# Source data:
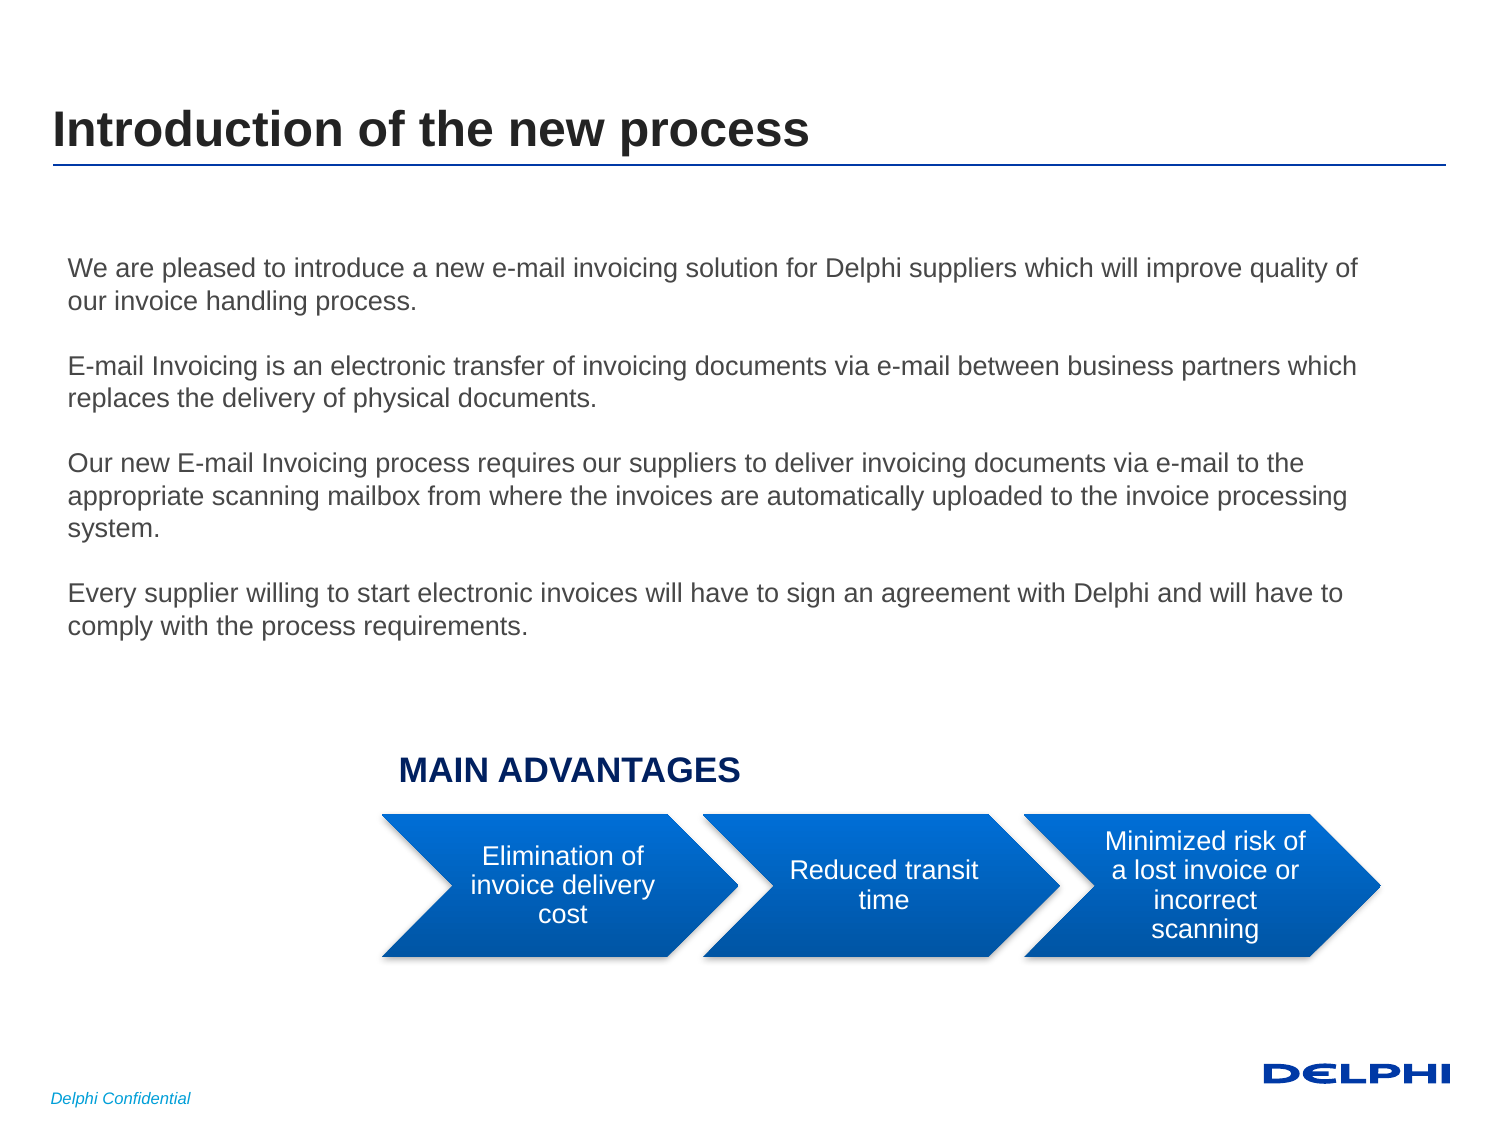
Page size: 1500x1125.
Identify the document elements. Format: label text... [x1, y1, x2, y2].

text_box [381, 783, 1382, 988]
text_box We are pleased to introduce a new e-mail invoicing solution for Delphi suppliers which will improve quality of our invoice handling process. E-mail Invoicing is an electronic transfer of invoicing documents via e-mail between business partners which replaces the delivery of physical documents. Our new E-mail Invoicing process requires our suppliers to deliver invoicing documents via e-mail to the appropriate scanning mailbox from where the invoices are automatically uploaded to the invoice processing system. Every supplier willing to start electronic invoices will have to sign an agreement with Delphi and will have to comply with the process requirements. [53, 243, 1376, 681]
title Introduction of the new process [37, 0, 1478, 164]
text_box MAIN ADVANTAGES [383, 739, 833, 782]
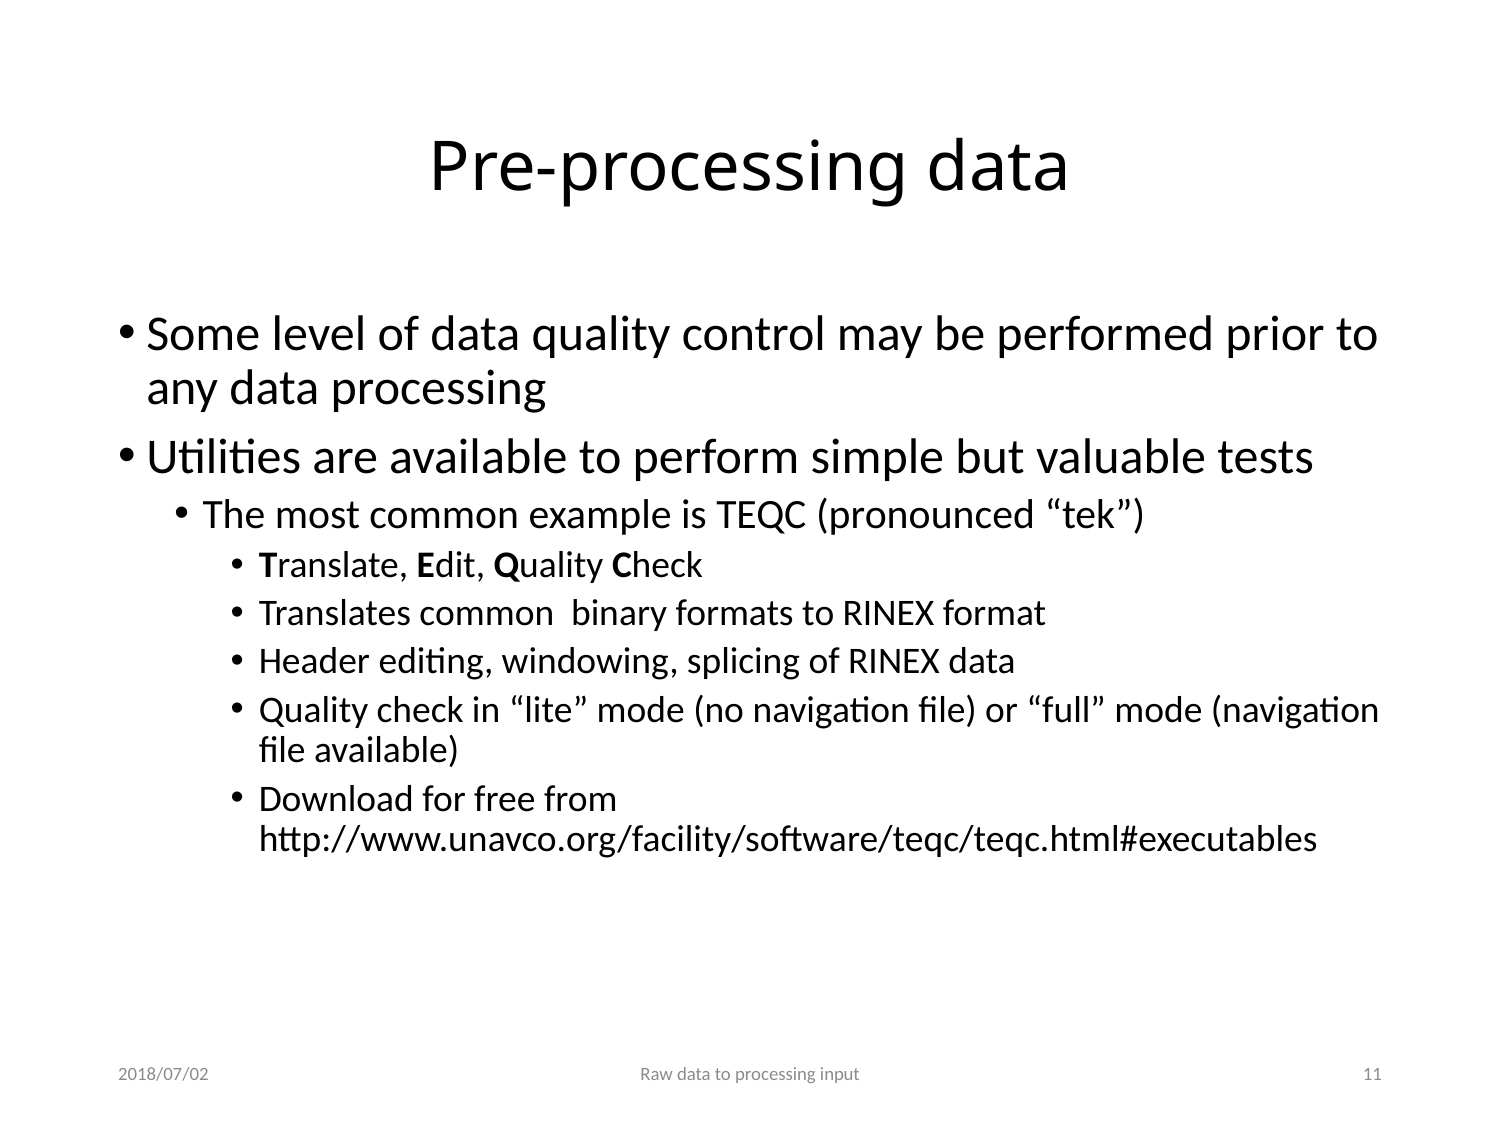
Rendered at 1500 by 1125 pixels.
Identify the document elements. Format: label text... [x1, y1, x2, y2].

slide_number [103, 1042, 441, 1103]
title Pre-processing data [103, 59, 1397, 278]
list Some level of data quality control may be performed prior to any data processing Utilities are available to perform simple but valuable tests The most common example is TEQC (pronounced “tek”) Translate, Edit, Quality Check Translates common binary formats to RINEX format Header editing, windowing, splicing of RINEX data Quality check in “lite” mode (no navigation file) or “full” mode (navigation file available) Download for free from http://www.unavco.org/facility/software/teqc/teqc.html#executables [103, 299, 1397, 1014]
footer Raw data to processing input [496, 1042, 1004, 1103]
slide_number 10 [1059, 1042, 1397, 1103]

# Problem to solve:
Repeat word for word, and nothing more, the lines between the line containing "text_box [381, 783, 1382, 988]" and the last line of the records above, inclusive, without pictures.

# Task answer:
text_box [381, 783, 1382, 988]
text_box We are pleased to introduce a new e-mail invoicing solution for Delphi suppliers which will improve quality of our invoice handling process. E-mail Invoicing is an electronic transfer of invoicing documents via e-mail between business partners which replaces the delivery of physical documents. Our new E-mail Invoicing process requires our suppliers to deliver invoicing documents via e-mail to the appropriate scanning mailbox from where the invoices are automatically uploaded to the invoice processing system. Every supplier willing to start electronic invoices will have to sign an agreement with Delphi and will have to comply with the process requirements. [53, 243, 1376, 681]
title Introduction of the new process [37, 0, 1478, 164]
text_box MAIN ADVANTAGES [383, 739, 833, 782]
Rendered at 1500 by 1125 pixels.
Identify the document elements. Format: label text... [x1, y1, x2, y2].

slide_number [103, 1042, 441, 1103]
title Pre-processing data [103, 59, 1397, 278]
list Some level of data quality control may be performed prior to any data processing Utilities are available to perform simple but valuable tests The most common example is TEQC (pronounced “tek”) Translate, Edit, Quality Check Translates common binary formats to RINEX format Header editing, windowing, splicing of RINEX data Quality check in “lite” mode (no navigation file) or “full” mode (navigation file available) Download for free from http://www.unavco.org/facility/software/teqc/teqc.html#executables [103, 299, 1397, 1014]
footer Raw data to processing input [496, 1042, 1004, 1103]
slide_number 10 [1059, 1042, 1397, 1103]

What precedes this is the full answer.